So lange sich jemand um sie bemüht, ist die Chance, dass sie ihren Tiefpunkt erreicht, geringer.
Menschen ändern für gewöhnlich immer dann erst etwas, wenn der Leidensdruck hoch genug ist.
Das bedeutet dann also man solle den Tiefpunkt/Absturz nicht vermeiden, sondern es dahin laufen lassen, weil nur das die Chance hat, eine nachhaltige Veränderung anzustoßen? Also mag sein, dass es so ist - ich finde es nur sehr heftig. Das klingt sehr nach einem Leitmotiv beim Bund: Lernen durch Schmerz, Motivation durch Entsetzen.
YKMN ,
ich finde mich in Vielem wieder, was Du schreibst.

□ □ □ □ □ □ □

- AUFGABE:
Wann ändern Menschen laut dem Text zur Analyse für gewöhnlich erst etwas?

Extrahierte Einträge:
□ □ □ □ □ □ □

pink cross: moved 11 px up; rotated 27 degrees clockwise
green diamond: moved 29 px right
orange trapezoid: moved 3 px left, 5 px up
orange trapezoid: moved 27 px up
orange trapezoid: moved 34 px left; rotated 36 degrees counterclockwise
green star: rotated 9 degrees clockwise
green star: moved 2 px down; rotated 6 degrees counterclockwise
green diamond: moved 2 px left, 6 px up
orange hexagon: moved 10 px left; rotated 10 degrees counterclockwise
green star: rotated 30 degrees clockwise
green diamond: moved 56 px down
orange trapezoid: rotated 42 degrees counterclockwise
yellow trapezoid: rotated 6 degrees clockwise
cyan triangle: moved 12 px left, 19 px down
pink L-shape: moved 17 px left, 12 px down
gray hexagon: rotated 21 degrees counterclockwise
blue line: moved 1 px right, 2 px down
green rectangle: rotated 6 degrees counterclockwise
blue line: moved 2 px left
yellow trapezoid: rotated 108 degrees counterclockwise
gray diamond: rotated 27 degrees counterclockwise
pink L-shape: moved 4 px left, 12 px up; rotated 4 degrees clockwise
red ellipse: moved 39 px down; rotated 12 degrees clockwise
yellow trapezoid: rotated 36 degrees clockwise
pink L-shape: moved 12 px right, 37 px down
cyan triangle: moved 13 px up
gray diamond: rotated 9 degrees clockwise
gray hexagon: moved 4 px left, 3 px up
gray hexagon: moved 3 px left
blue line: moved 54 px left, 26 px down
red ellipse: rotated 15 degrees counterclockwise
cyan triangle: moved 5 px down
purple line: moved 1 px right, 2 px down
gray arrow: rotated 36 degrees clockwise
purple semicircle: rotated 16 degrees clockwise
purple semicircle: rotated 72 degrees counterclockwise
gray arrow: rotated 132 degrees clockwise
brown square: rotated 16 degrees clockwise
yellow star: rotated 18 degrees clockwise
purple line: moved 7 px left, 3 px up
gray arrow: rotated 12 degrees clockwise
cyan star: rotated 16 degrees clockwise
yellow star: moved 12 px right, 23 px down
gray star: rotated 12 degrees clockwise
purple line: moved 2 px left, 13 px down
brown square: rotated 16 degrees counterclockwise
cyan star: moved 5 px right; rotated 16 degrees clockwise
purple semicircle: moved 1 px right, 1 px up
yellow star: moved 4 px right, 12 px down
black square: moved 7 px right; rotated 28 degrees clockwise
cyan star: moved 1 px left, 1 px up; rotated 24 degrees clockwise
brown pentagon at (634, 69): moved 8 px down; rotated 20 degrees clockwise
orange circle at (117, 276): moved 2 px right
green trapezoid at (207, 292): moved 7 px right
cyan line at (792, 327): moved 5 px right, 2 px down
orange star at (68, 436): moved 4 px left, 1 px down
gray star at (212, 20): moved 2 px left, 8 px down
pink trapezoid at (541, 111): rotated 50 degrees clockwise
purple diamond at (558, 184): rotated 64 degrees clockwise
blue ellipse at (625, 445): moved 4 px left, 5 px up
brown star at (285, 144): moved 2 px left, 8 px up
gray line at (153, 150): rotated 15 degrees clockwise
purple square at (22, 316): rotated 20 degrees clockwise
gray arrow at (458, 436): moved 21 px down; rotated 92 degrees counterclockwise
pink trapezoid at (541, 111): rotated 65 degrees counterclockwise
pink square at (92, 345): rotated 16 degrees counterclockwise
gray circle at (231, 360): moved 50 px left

□ □ □ □ □ □ □

- ERGEBNIS:
Erst dann, wenn der Leidensdruck hoch genug ist.